Wherever an image appears in the data, omit it and copy all the remaining text word for word.
Data records section start
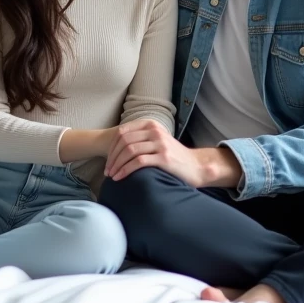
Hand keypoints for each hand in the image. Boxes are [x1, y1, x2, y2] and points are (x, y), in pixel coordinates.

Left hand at [104, 120, 241, 188]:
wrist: (196, 166)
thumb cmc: (173, 157)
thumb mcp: (157, 141)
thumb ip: (141, 139)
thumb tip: (118, 148)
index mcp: (151, 124)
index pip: (123, 132)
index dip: (112, 147)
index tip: (107, 161)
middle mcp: (155, 131)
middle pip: (124, 141)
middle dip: (112, 157)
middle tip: (107, 171)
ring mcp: (160, 143)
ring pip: (129, 151)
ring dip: (117, 164)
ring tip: (112, 176)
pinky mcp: (163, 157)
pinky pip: (138, 162)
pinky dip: (125, 170)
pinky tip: (120, 178)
Data records section end
## Result of this exercise:
Hand keypoints for each hand in the image. Boxes are [x1, y1, x2, y2] and points are (x, y), in pixel coordinates.

Left hand at [104, 120, 241, 188]:
wrist: (196, 166)
thumb cmc: (173, 157)
thumb mcp: (157, 141)
thumb ip: (141, 139)
thumb tip: (118, 148)
index mcp: (151, 124)
index pip: (123, 132)
index dip: (112, 147)
index tip: (107, 161)
middle mcp: (155, 131)
middle pip: (124, 141)
middle dip: (112, 157)
middle tip: (107, 171)
ring mcp: (160, 143)
ring pip: (129, 151)
ring dip: (117, 164)
ring tip: (112, 176)
pinky mcp: (163, 157)
pinky pip: (138, 162)
pinky dip: (125, 170)
pinky tip: (120, 178)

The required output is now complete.